Stored data:
BEGIN

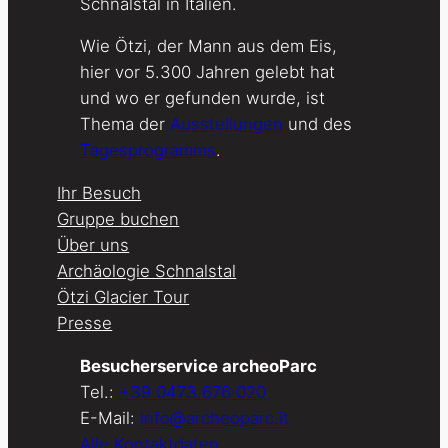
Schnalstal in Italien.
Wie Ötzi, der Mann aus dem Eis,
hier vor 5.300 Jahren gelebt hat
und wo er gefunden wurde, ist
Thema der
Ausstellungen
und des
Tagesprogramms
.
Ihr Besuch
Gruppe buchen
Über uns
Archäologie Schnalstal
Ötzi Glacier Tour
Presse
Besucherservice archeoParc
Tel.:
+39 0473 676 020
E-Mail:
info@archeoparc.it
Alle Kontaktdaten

END
BEGIN

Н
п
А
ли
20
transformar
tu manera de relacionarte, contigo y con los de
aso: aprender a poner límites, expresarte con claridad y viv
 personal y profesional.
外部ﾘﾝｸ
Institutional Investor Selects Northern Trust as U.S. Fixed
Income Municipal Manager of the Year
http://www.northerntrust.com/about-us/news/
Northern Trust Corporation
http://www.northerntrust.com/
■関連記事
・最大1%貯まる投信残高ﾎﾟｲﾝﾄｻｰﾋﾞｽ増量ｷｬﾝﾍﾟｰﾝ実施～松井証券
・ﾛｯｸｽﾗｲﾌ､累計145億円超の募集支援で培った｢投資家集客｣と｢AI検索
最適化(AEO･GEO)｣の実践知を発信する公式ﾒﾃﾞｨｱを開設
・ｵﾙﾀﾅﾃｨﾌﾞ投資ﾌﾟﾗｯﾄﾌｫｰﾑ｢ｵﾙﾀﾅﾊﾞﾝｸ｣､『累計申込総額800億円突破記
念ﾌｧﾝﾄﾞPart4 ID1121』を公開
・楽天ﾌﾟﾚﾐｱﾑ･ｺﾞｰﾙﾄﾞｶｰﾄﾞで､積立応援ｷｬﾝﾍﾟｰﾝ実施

END
BEGIN

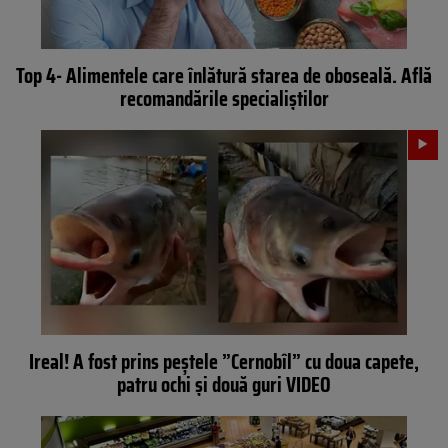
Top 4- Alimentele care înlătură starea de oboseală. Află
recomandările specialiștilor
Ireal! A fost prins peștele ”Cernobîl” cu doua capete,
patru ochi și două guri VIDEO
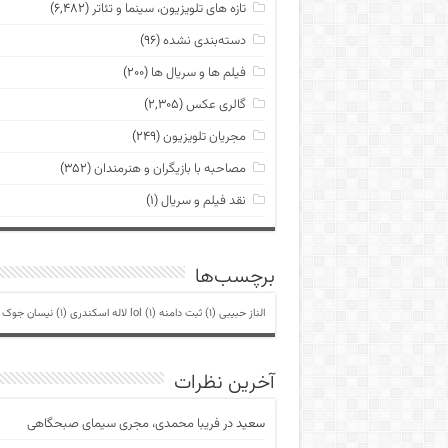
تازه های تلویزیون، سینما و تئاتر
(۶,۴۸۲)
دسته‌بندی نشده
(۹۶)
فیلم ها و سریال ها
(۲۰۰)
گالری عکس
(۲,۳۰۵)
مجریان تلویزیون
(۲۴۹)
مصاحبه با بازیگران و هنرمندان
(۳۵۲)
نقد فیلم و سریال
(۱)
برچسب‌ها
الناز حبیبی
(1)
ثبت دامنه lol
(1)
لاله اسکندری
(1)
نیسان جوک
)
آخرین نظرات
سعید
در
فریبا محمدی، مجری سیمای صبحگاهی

END

* **WHAT TO WORK ON**: If a line of the entries holds the word "تلویزیون", copy it out.

* **SOLUTION TO THIS PROBLEM**:
تازه های تلویزیون، سینما و تئاتر
مجریان تلویزیون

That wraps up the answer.